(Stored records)
########
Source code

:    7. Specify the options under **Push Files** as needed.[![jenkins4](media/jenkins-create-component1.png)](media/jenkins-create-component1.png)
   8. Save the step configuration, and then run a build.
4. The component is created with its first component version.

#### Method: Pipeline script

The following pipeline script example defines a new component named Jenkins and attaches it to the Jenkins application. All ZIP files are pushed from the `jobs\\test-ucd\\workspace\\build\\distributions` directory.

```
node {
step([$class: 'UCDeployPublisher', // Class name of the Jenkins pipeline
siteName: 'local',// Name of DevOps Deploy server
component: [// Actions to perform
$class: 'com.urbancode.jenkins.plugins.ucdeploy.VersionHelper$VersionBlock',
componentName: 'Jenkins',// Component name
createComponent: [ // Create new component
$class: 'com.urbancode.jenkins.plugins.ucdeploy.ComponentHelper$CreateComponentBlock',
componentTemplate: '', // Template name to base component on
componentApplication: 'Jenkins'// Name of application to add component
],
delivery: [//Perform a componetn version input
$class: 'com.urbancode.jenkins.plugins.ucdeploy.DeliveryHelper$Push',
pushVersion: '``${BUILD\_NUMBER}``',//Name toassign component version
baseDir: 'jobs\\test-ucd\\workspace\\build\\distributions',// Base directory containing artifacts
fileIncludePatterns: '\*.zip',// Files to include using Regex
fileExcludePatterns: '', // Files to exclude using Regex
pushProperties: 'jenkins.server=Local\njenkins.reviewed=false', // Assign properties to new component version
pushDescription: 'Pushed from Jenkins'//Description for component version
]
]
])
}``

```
########
Where does the word "workspace" occur in the records? Return every line that holds it.

The following pipeline script example defines a new component named Jenkins and attaches it to the Jenkins application. All ZIP files are pushed from the `jobs\\test-ucd\\workspace\\build\\distributions` directory.
baseDir: 'jobs\\test-ucd\\workspace\\build\\distributions',// Base directory containing artifacts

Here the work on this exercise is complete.